Zeilen aus einem Datensatz:
────────────────
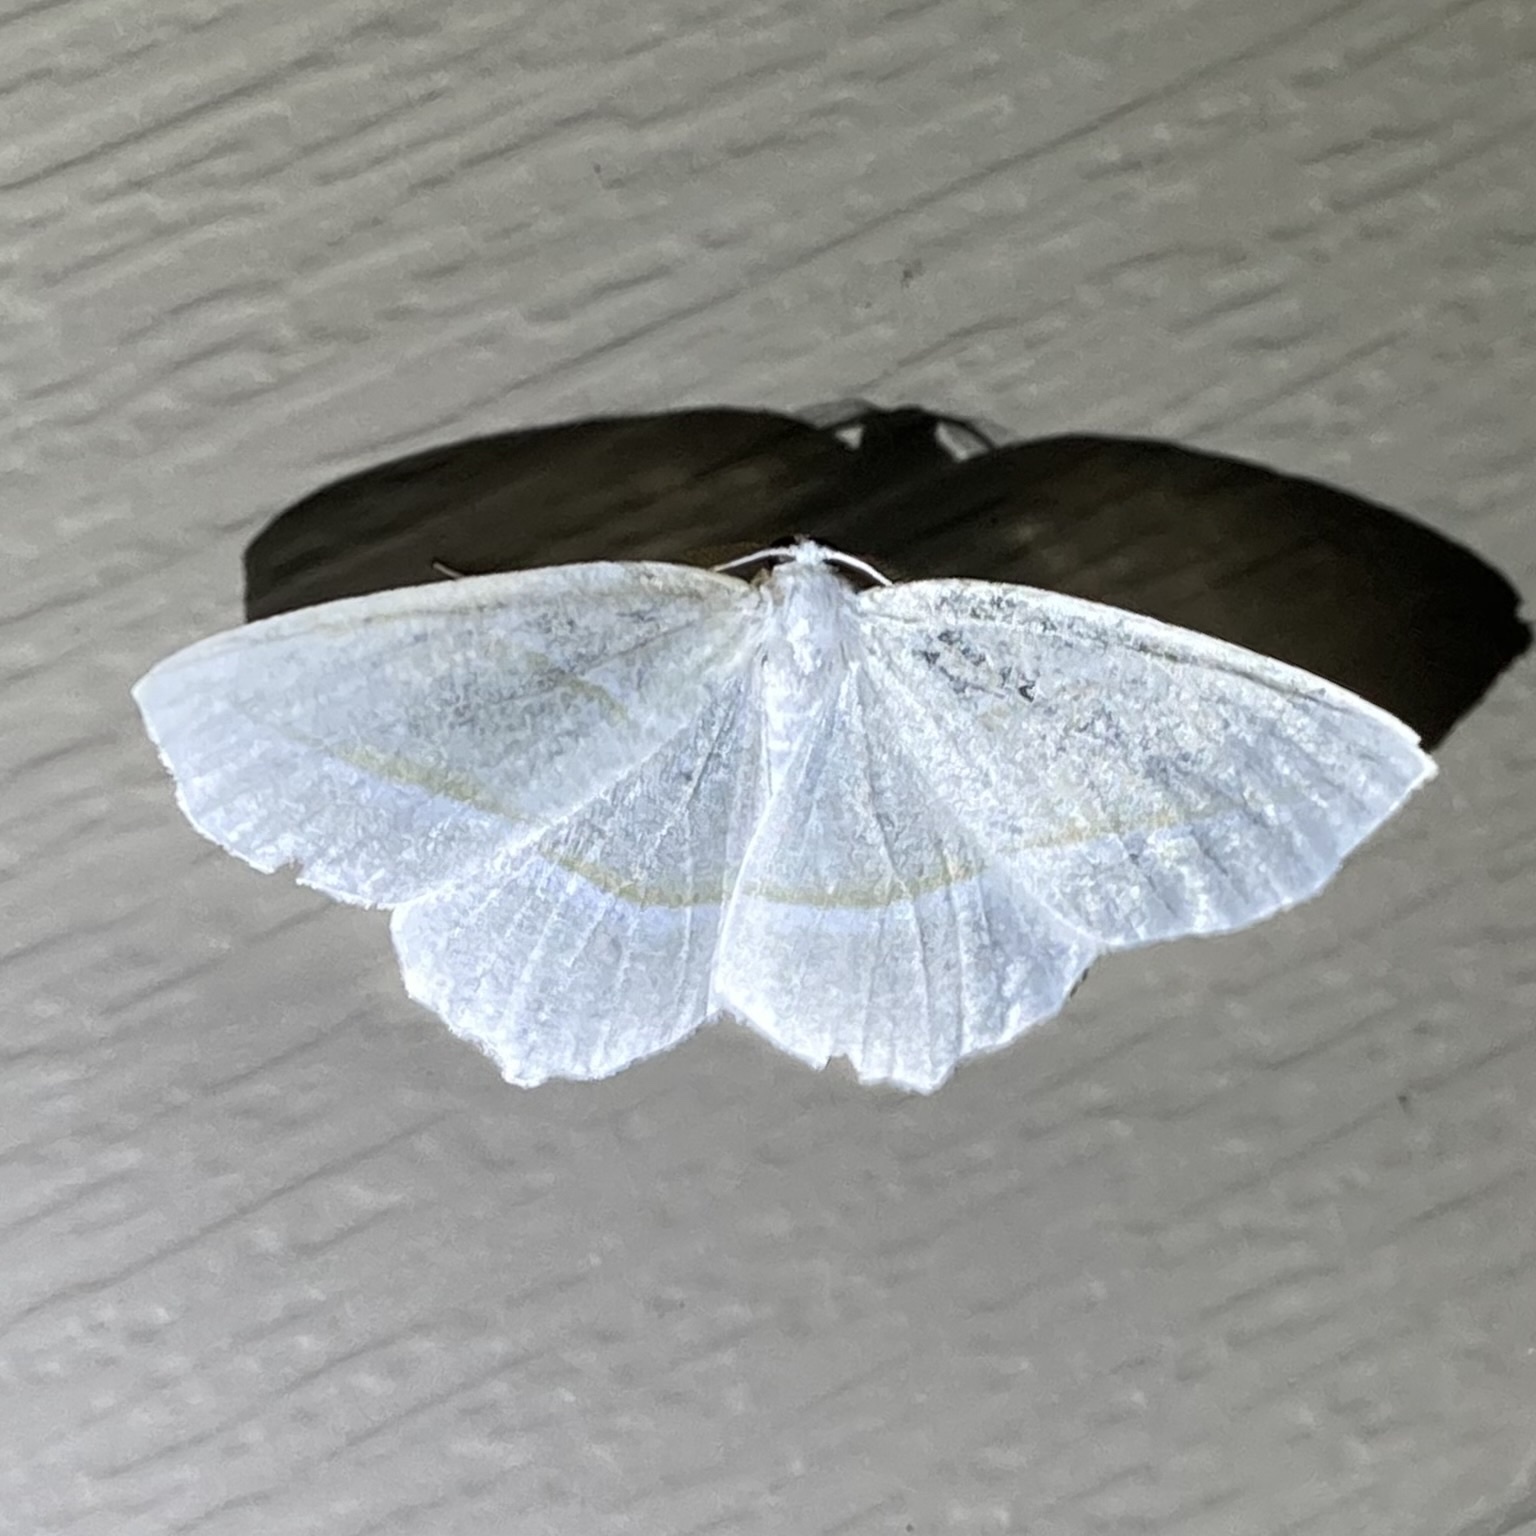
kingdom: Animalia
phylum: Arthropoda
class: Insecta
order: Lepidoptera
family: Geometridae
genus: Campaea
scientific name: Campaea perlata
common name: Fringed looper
────────────────
- **Arbeitsanweisung**
Bring alle Zeilen oben in eine Markdown-Tabelle mit den Spalten „Nr.“ und „Eintrag“ und lass dabei Leerzeilen weg. Bilder kommen nicht in die Tabelle.

- **Lösung**
| Nr. | Eintrag |
|---|---|
| 1 | kingdom: Animalia |
| 2 | phylum: Arthropoda |
| 3 | class: Insecta |
| 4 | order: Lepidoptera |
| 5 | family: Geometridae |
| 6 | genus: Campaea |
| 7 | scientific name: Campaea perlata |
| 8 | common name: Fringed looper |